PAGE EXCERPT.
# # # # #
Conrad I of Germany
Conrad I (German: Konrad; c. 881 – December 23, 918), called the Younger, was the first non-Carolingian king of East Francia from 911 to 918. He was the first elected king of East Francia and also the first one to be anointed. He was chosen as the king by the rulers of the East Frankish stem duchies after the death of young king Louis the Child. Prior to this election he had ruled the Duchy of Franconia from 906.
|King of East Francia|
|Reign||10 November 911 – 23 December 918|
|Predecessor||Louis the Child|
|Successor||Henry the Fowler|
|Duke of Franconia|
|Reign||27 February 906 – 23 December 918|
|Predecessor||Conrad the Elder|
|Successor||Eberhard of Franconia|
|Died||23 December 918
|Consort||Cunigunde of Swabia|
|Father||Conrad, Duke of Thuringia|
Conrad was the son of duke Conrad of Thuringia (called the Elder) and his wife Glismut, probably related to Ota, wife of the Carolingian emperor Arnulf of Carinthia and mother of Louis the Child. The Conradines, counts in the Franconian Lahngau region, had been loyal supporters of the Carolingians. At the same time, they competed vigorously for predominance in Franconia with the sons of the Babenbergian duke Henry of Franconia at Bamberg Castle. In 906 the two parties battled each other near Fritzlar. Conrad the Elder was killed, as were two of the three Babenberg brothers. King Louis the Child then took the Conradines' side and the third Babenbergian brother Adalbert was arrested and executed shortly thereafter, despite a promise of safe conduct by the king's chancellor, Archbishop Hatto I of Mainz. Conrad then became the undisputed duke of all Franconia. Nevertheless, he failed in his attempts to extend the rule of Conradines over the western Lotharingia after the death of his uncle, duke Gebhard.
# # # # #
DIRECTIVES.
A) Reproduce the Conrad I passage word for word, starting at "Conrad I of" and ending at "Franconia from 906.".
B) Carry on the Conrad I passage, picking up after its final sentence.
The material that comes next is not needed.

INFORMATION PROVIDED.
# # # # #
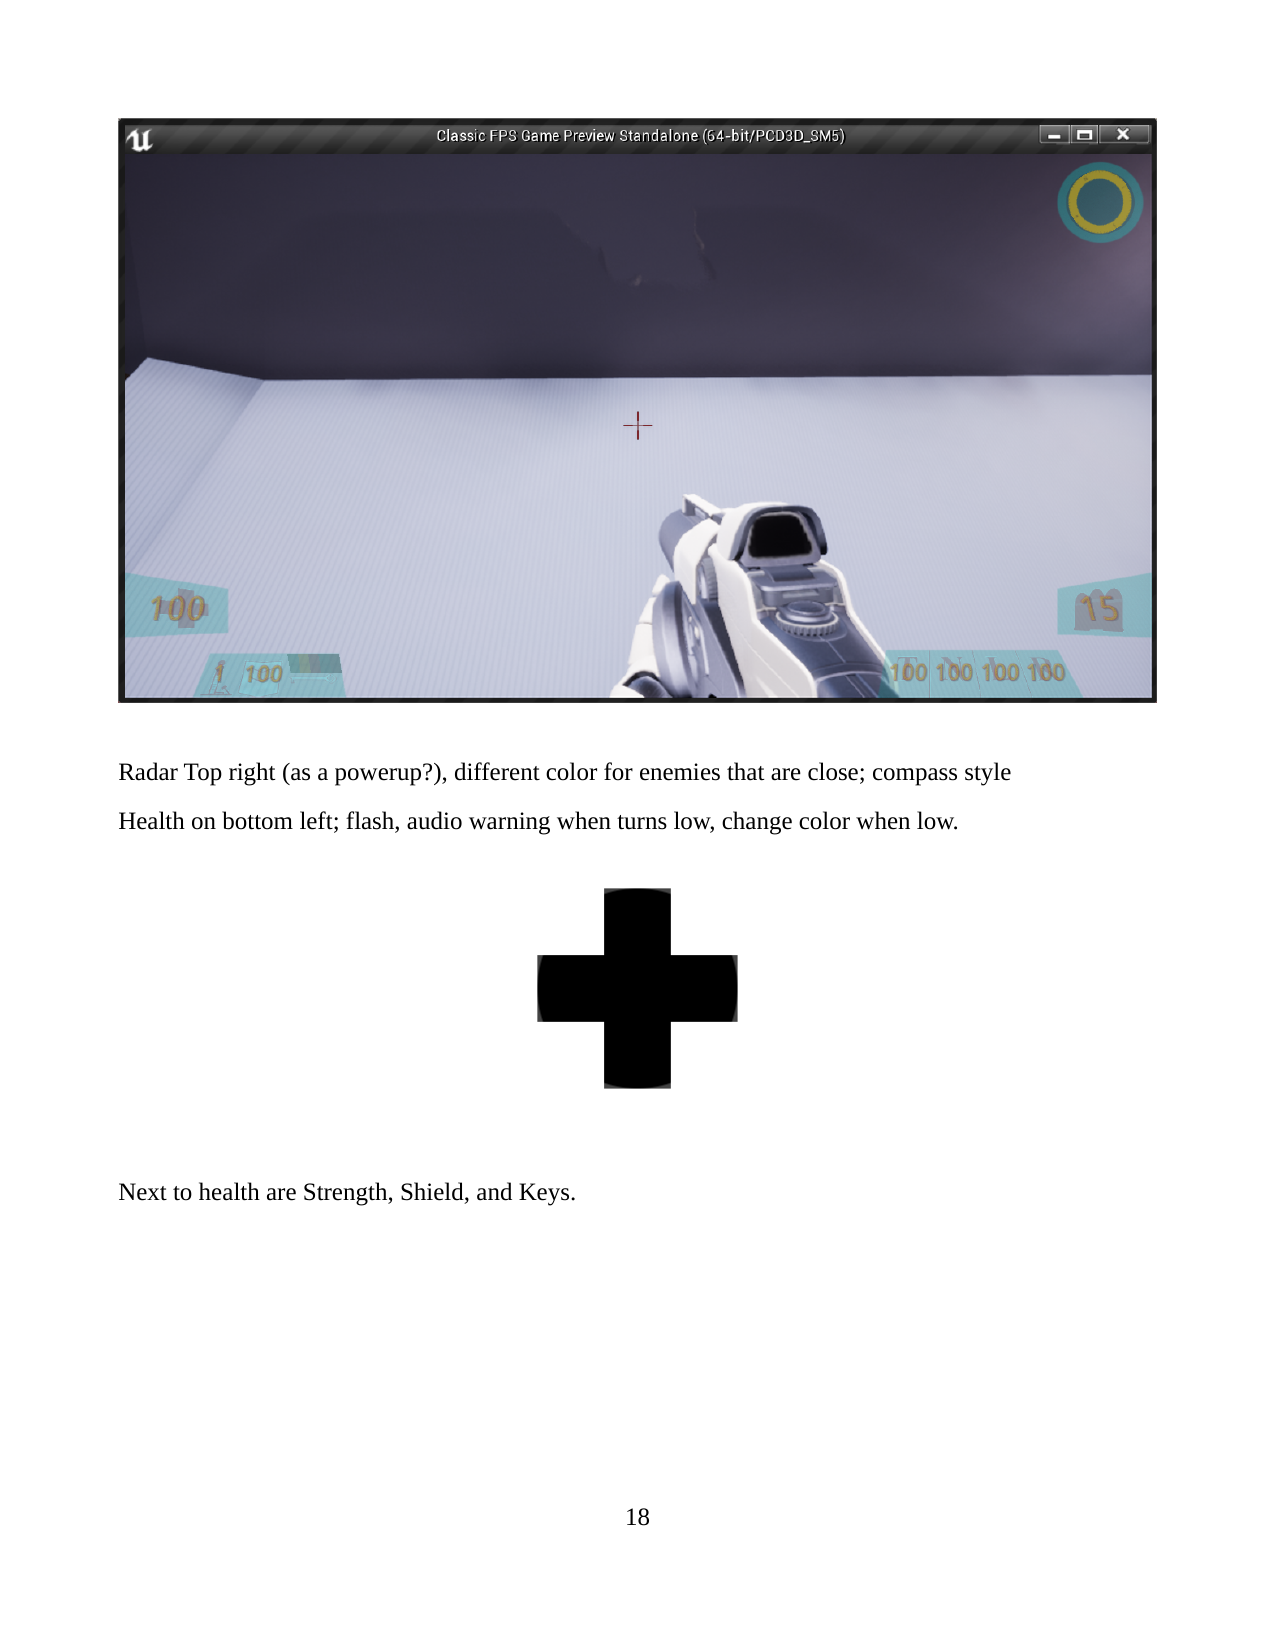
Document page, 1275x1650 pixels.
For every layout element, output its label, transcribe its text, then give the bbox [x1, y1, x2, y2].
# # # # #
EXERCISE RESULTS.
A)
Conrad I of Germany
Conrad I (German: Konrad; c. 881 – December 23, 918), called the Younger, was the first non-Carolingian king of East Francia from 911 to 918. He was the first elected king of East Francia and also the first one to be anointed. He was chosen as the king by the rulers of the East Frankish stem duchies after the death of young king Louis the Child. Prior to this election he had ruled the Duchy of Franconia from 906.

B)
After the death of Louis the Child, Conrad was elected king of the East Francia on November 10, 911 at Forchheim by the rulers of Saxony, Swabia and Bavaria. The dukes prevented the succession to throne of Louis' Carolingian relative Charles the Simple, king of West Francia. They chose the Conradine scion, who was maternally related to the late king. Only Conrad's rival, Reginar, duke of Lotharingia refused to give him his allegiance and joined West Francia.
Exactly because Conrad I was one of the dukes, he found it very hard to establish his authority over them. Duke Henry of Saxony was in rebellion against Conrad I until 915 and struggle against Arnulf, Duke of Bavaria cost Conrad I his life. Burchard II, Duke of Swabia demanded and received more autonomy. Arnulf of Bavaria called on Magyars for assistance in his uprising, and when defeated, fled to Magyar lands. For this he was condemned to death as a traitor, but the powerful duke managed to avoid execution.
In 913 Conrad I married the sister of the Swabian count Erchanger, grandson of king Louis the German. Cunigunde, widow of Liutpold and mother of Duke Arnulf of Bavaria, gave him two children: Cunigunda and Herman, both born in 913.
In 913 Erchanger revolted against Conrad I. In 914 He captured Solomon III, Bishop of Constance, who was Conrad’s chief counselor. Erchanger was exiled but still managed to defeat royal army in a battle near the lake Constance. He was finally arrested for treason in assembly of nobles at Hohenaltheim in Swabia and on January 21, 917 he was executed together with his brother Berthold.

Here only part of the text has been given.